We were never going to get ‘good’ publicity. Its not a factor worthy of consideration.
neprimerimye:
I’d agree that you’re never going to get praised for militantcy by the press, but it’s not about that. It’s the focus of the publicity that determines whether it’s a success here or not. And this action meant that the press ended up focusing primarily on the ‘disruption’ of the talks, as opposed to the issue of the strike itself.
I think it is quite laughable to call this ‘stunt’ substitutionism, or the very least it is putting a spin on events. Though I have settled on laughable.
On Cliff, if you actually read what he says closely and not rely on half remembered snippets (which could explain Denham’s entire political degeneracy) he says ““Substitutionism” becomes a reactionary, dangerous element when a rising mass movement already exists and the party tries to substitute itself for this”.
I think those condemning this action from the ‘Substitutionist’ angle should also make the case for an identifiable rising mass movement.
There is a certain mindlessness to those who defend the SWP’s recent actions.
There is and ignorance of politics in the excuses that we hear.
And above all, there is an incredible amount of juvenile adventurism in this mindset.
I doubt it is coincidental that the British Left is probably the smallest that it has been for 100+ years.

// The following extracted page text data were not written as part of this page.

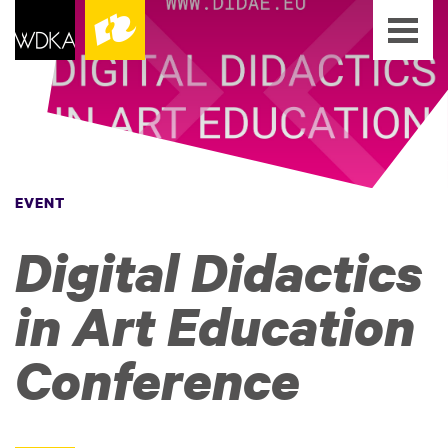
EVENT
Digital Didactics
in Art Education
Conference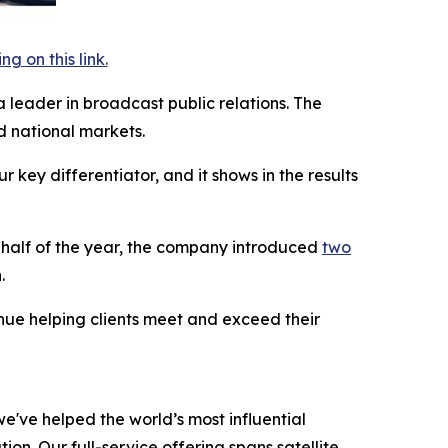
 on this link.
a leader in broadcast public relations. The
 national markets.
key differentiator, and it shows in the results
t half of the year, the company introduced
two
.
inue helping clients meet and exceed their
e've helped the world’s most influential
on. Our full-service offering spans satellite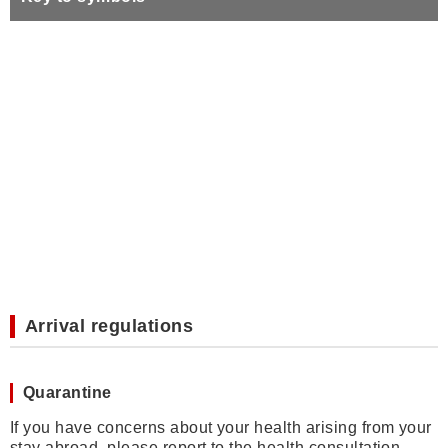
Arrival regulations
Quarantine
If you have concerns about your health arising from your
stay abroad, please report to the health consultation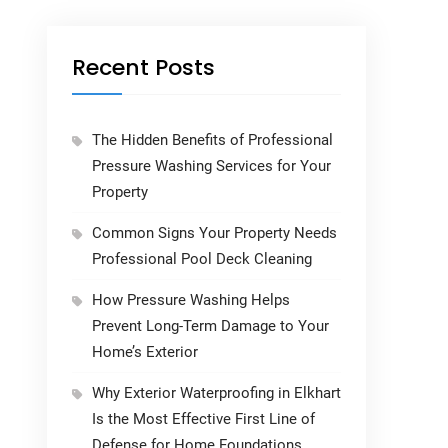
Recent Posts
The Hidden Benefits of Professional
Pressure Washing Services for Your
Property
Common Signs Your Property Needs
Professional Pool Deck Cleaning
How Pressure Washing Helps
Prevent Long-Term Damage to Your
Home’s Exterior
Why Exterior Waterproofing in Elkhart
Is the Most Effective First Line of
Defense for Home Foundations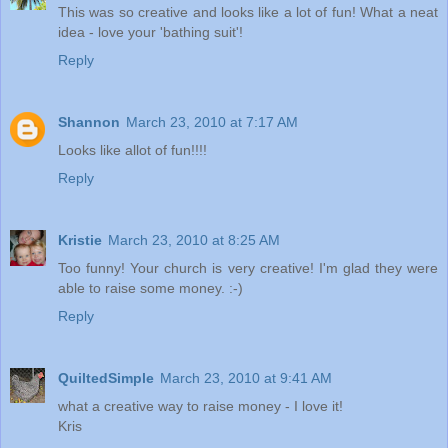
This was so creative and looks like a lot of fun! What a neat
idea - love your 'bathing suit'!
Reply
Shannon
March 23, 2010 at 7:17 AM
Looks like allot of fun!!!!
Reply
Kristie
March 23, 2010 at 8:25 AM
Too funny! Your church is very creative! I'm glad they were
able to raise some money. :-)
Reply
QuiltedSimple
March 23, 2010 at 9:41 AM
what a creative way to raise money - I love it!
Kris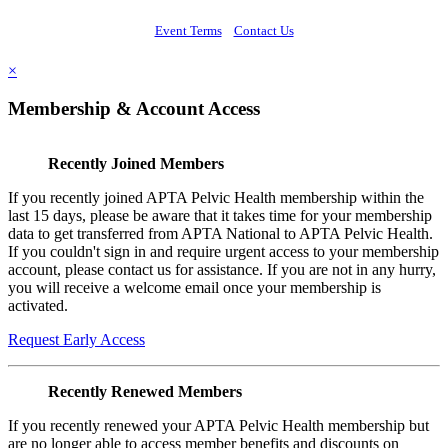
Event Terms
Contact Us
×
Membership & Account Access
Recently Joined Members
If you recently joined APTA Pelvic Health membership within the
last 15 days, please be aware that it takes time for your membership
data to get transferred from APTA National to APTA Pelvic Health.
If you couldn't sign in and require urgent access to your membership
account, please contact us for assistance. If you are not in any hurry,
you will receive a welcome email once your membership is
activated.
Request Early Access
Recently Renewed Members
If you recently renewed your APTA Pelvic Health membership but
are no longer able to access member benefits and discounts on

Still, AVPS’s post has a certain perspective which is useful, from one of the speakers at the RTW conference
“I was very happy to be invited to speak at the Right to Work conf on Saturday but I left before 5pm to catch a train home.
I had no idea the conference would end with a call to ransack negotiations across the road, and I utterly condemn it.
This will make it very difficult now to get a motion through policy conference next week in support of the aims of Right to Work.
It also could set back United Left’s wider strategy of working with broad-based movements like Right to Work, something which I argued for and supported in my speech that day.
We need allies but not allies who undermine our work in the trade unions.
It’s our dispute and if we want extra demonstrators to support us we will ask for them”. [My emphasis.]
http://averypublicsociologist.blogspot.com/2010/05/unite-speaker-condemns-swp.html
@Mod
Probably better to argue this one with counterexamples of what the SWP should be putting their energy and passion into instead.
Can you give us some suggestions of activism you’ve recently done, that you think is more productive as an approach?